Warga Muslim di Tripoli Rasakan Kebebasan Pasca Rezim Gaddafi

  • Elizabeth Arrot

Para perempuan muslim ikut menjadi sukarelawan membagi-bagikan air bersih yang menjadi barang langka di ibukota Tripoli (29/8).

Warga muslim selama puluhan tahun telah dipaksa mengikuti pemimpin yang merayakan kebesarannya sendiri lebih dari membesarkan nama Allah.

Pasukan pemberontak Libya masih terus mencari keberadaan Moammar Gaddafi, tetapi banyak warga Libya menggunakan waktu mereka untuk merayakan akhir bulan Ramadan atau Idul Fitri tanpa pemimpin sekuler lama mereka.

Pasca Gaddafi, Islam di Libya mengalami kebangkitan kembali. Persoalannya sekarang adalah seberapa besar pengaruhnya terhadap pemerintah yang akan datang.

Adzan berkumandang di Tripoli kota di mana banyak masjid yang sampai belum lama ini dikuasai penuh oleh Moammar Gaddafi. Ini adalah saat-saat penting bagi para warga yang taat beragama di Libya, yang selama puluhan tahun telah mengikuti pemimpin yang merayakan kebesarannya sendiri lebih dari membesarkan nama Allah.

Di Masjid Mawlai Mohammad, salah satu masjid terbesar di Tripoli, Abdallah Ahmed Bilal bangga dengan apa yang telah dicapai oleh para jemaah.
"Masjid ini mempunyai peran sangat penting pada masa (penjatuhan rezim Gaddafi). Masjid ini ikut mengatur rakyat revolusioner untuk melawan Gaddafi dengan cara apapun. Dan Gaddafi juga menyerang dan membom masjid ini," ujar Bilal.

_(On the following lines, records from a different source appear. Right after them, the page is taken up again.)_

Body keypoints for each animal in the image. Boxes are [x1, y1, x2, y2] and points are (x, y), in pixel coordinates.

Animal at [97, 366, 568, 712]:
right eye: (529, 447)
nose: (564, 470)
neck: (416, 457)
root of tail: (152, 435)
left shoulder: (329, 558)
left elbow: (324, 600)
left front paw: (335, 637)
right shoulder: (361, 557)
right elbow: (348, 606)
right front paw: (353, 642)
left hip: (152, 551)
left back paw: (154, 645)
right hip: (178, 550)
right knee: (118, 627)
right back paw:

Masjid tersebut selamat dari serangan pasukan Gaddafi dan pada umumnya tidak rusak. Seorang laki-laki yang tidak bisa menahan marah mengatakan, “Ini Masjid Tuhan”. Ia menjelaskan bahwa sewaktu mereka memuja Tuhan dengan mengumandangkan Allahu Akbar melalui pengeras suara, pasukan Gaddafi menyerang. Dia juga menyebut Gaddafi sebagai diktator.

Para permulaan pergolakan, Moammar Gaddafi menyebut pemberontak sebagai teroris Islam. Tetapi ketika arus pertempuran berbalik, Gaddafi dan kalangan terdekatnya mulai menghubungi para pemimpin Islam (untuk meminta dukungan).

Setelah kedudukan pasukan pro-Gaddafi semakin terpojok, putera Gaddafi, Seif al Islam, tidak lagi mengenakan setelan jas dan mencukur janggut, namun berjenggot dan kemana-mana membawa tasbih. Katanya, ia menghendaki Libya yang dipimpin golongan agama seperti Iran atau Arab Saudi.

Para perempuan muslim Libya yang ikut membantu perjuangan pemberontak, merayakan kebebasan setelah jatuhnya kekuasaan rezim Gaddafi di ibukota Tripoli (29/8).

Banyak warga muslim Libya menganggap apa yang dilakukan Seif al-Islam sebagai sikap yang tidak tau malu terhadap warga negara yang kebanyakan penduduknya Muslim itu. Ini karena sebagian besar warga Libya tahu bahwa kemenangan pemberontak adalah kemenangan Islam.

Seorang ulama muslim di Tripoli mengatakan, dia ingin melihat Islam dipraktekkan di mana-mana, di sekolah-sekolah, di perusahaan-perusahaan, dan di pengadilan. Islam, katanya, akan menjadi hukum di Libya.

Kalau keinginannya terwujud, -- melihat banyaknya pemberontak dan rakyat Libya yang menyebut nama Tuhan-- bentuk kekuasaan Islam yang bagaimana yang akan berlaku belum jelas.

Pada masa lalu, sebagian pemberontak memuji Osama bin Laden dan menyebutnya sebagai sosok yang bagus sekali. Tetapi seorang pemimpin al Qaida yang terbunuh belakangan ini, adalah warga Libya.

Dewan Transisi Nasional yang beroposisi sekarang kebanjiran permintaan mendesak, termasuk bagaimana mengatasi kekurangan air yang gawat di Tripoli.

Di Masjid itu , mereka membuat satu langkah kemajuan, dengan menghemat air untuk berwudhu sebelum sholat. Namun, bagaimana agama dilaksanakan di Libya akan ditentukan kemudian.